This is really a comment, but it's getting a bit long for the comment box.
I want to point out that in addition to what you call the "greedy process," there's another obvious attempt, which could be called the "stingy process."
Let a target $\mu$ be given. There's basically one rule, namely don't squander unused space unless absolutely forced to. More formally, if I have already chosen points $0\le x_1, \ldots , x_N\le a$, then these define $N$ intervals $I_j$. I must now place the next point such that the minimum distance is $\ge\mu/(N+1)$ (I will keep the whole sequence $\ge\mu$, not just the $\liminf$). If I have an interval of length at least twice this distance, then I put my point inside such an interval (let's say inside the smallest one that works, though that might not be optimal). If not, then I grudgingly add an interval of that length to the right end of the current configuration.
This gives me intervals that get subdivided, and every once in a while a new interval gets added at the current right endpoint. The whole procedure will be a success if the limit of these right endpoints is $\le 1$.

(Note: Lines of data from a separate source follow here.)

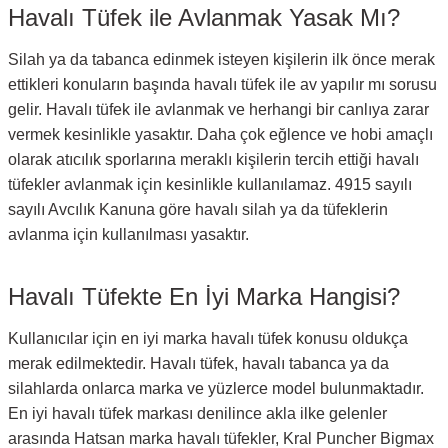
Havalı Tüfek ile Avlanmak Yasak Mı?
Silah ya da tabanca edinmek isteyen kişilerin ilk önce merak
ettikleri konuların başında havalı tüfek ile av yapılır mı sorusu
gelir. Havalı tüfek ile avlanmak ve herhangi bir canlıya zarar
vermek kesinlikle yasaktır. Daha çok eğlence ve hobi amaçlı
olarak atıcılık sporlarına meraklı kişilerin tercih ettiği havalı
tüfekler avlanmak için kesinlikle kullanılamaz. 4915 sayılı
sayılı Avcılık Kanuna göre havalı silah ya da tüfeklerin
avlanma için kullanılması yasaktır.
Havalı Tüfekte En İyi Marka Hangisi?
Kullanıcılar için en iyi marka havalı tüfek konusu oldukça
merak edilmektedir. Havalı tüfek, havalı tabanca ya da
silahlarda onlarca marka ve yüzlerce model bulunmaktadır.
En iyi havalı tüfek markası denilince akla ilke gelenler
arasında Hatsan marka havalı tüfekler, Kral Puncher Bigmax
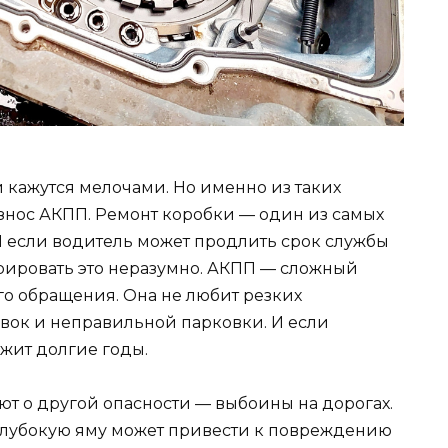
 кажутся мелочами. Но именно из таких
знос АКПП. Ремонт коробки — один из самых
И если водитель может продлить срок службы
рировать это неразумно. АКПП — сложный
го обращения. Она не любит резких
вок и неправильной парковки. И если
ужит долгие годы.
т о другой опасности — выбоины на дорогах.
глубокую яму может привести к повреждению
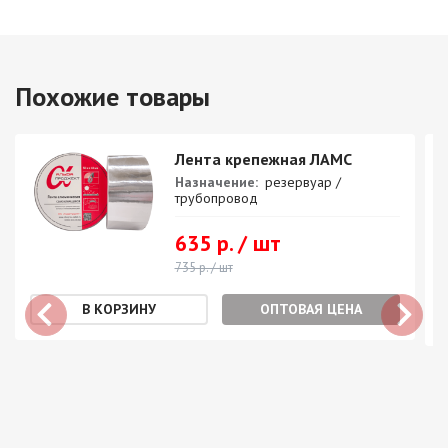
Похожие товары
Лента крепежная ЛАМС
Назначение:
резервуар /
трубопровод
635 р. / шт
735 р. / шт
ОПТОВАЯ ЦЕНА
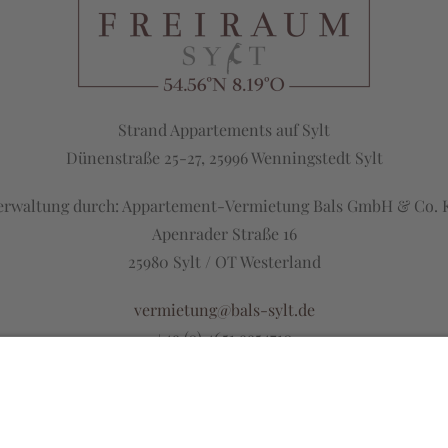
Strand Appartements auf Sylt
Dünenstraße 25-27, 25996 Wenningstedt Sylt
erwaltung durch: Appartement-Vermietung Bals GmbH & Co. 
Apenrader Straße 16
25980 Sylt / OT Westerland
vermietung@bals-sylt.de
+49 (0) 4651 9954710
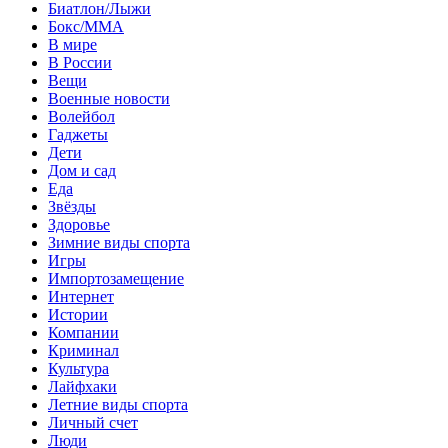
Биатлон/Лыжи
Бокс/MMA
В мире
В России
Вещи
Военные новости
Волейбол
Гаджеты
Дети
Дом и сад
Еда
Звёзды
Здоровье
Зимние виды спорта
Игры
Импортозамещение
Интернет
Истории
Компании
Криминал
Культура
Лайфхаки
Летние виды спорта
Личный счет
Люди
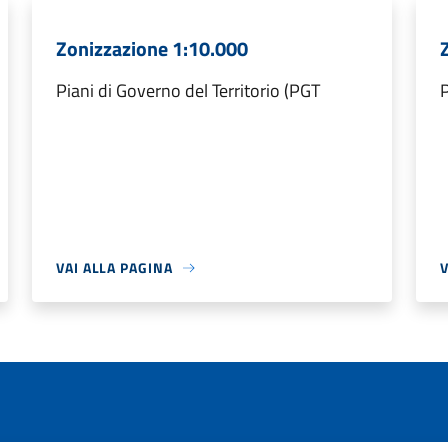
Zonizzazione 1:10.000
Piani di Governo del Territorio (PGT
P
VAI ALLA PAGINA
V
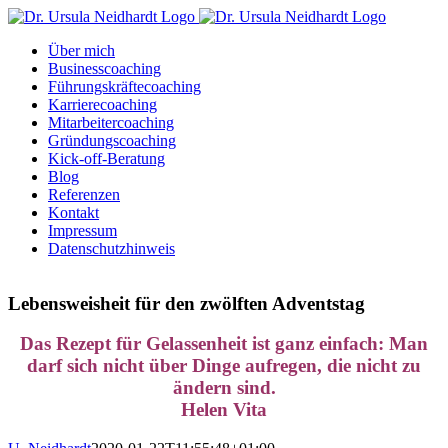
Zum
Inhalt
Über mich
springen
Businesscoaching
Führungskräftecoaching
Karrierecoaching
Mitarbeitercoaching
Gründungscoaching
Kick-off-Beratung
Blog
Referenzen
Kontakt
Impressum
Datenschutzhinweis
Lebensweisheit für den zwölften Adventstag
Das Rezept für Gelassenheit ist ganz einfach: Man
darf sich nicht über Dinge aufregen, die nicht zu
ändern sind.
Helen Vita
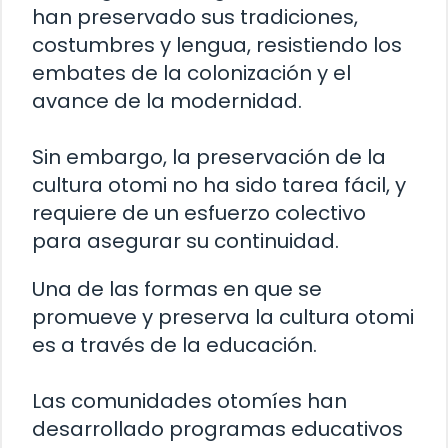
han preservado sus tradiciones,
costumbres y lengua, resistiendo los
embates de la colonización y el
avance de la modernidad.
Sin embargo, la preservación de la
cultura otomi no ha sido tarea fácil, y
requiere de un esfuerzo colectivo
para asegurar su continuidad.
Una de las formas en que se
promueve y preserva la cultura otomi
es a través de la educación.
Las comunidades otomíes han
desarrollado programas educativos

I fooled around some with this for $\mu=1/2$. The first few points are $$ 0, 1/4, 1/4+1/6, 1/8, 1/4+1/6+1/10, 1/4+1/12, \ldots $$ It seems that $\lim a_N \simeq 0.7$ (though I wouldn't be surprised either if that's wrong). This means that we can afford a bigger $\mu$ than $1/2$, which is not exciting since we already know that we can do better than that.
But one can now check how far one can go with this. It should be easy (for someone more computer savvy) to get a good numerical estimate.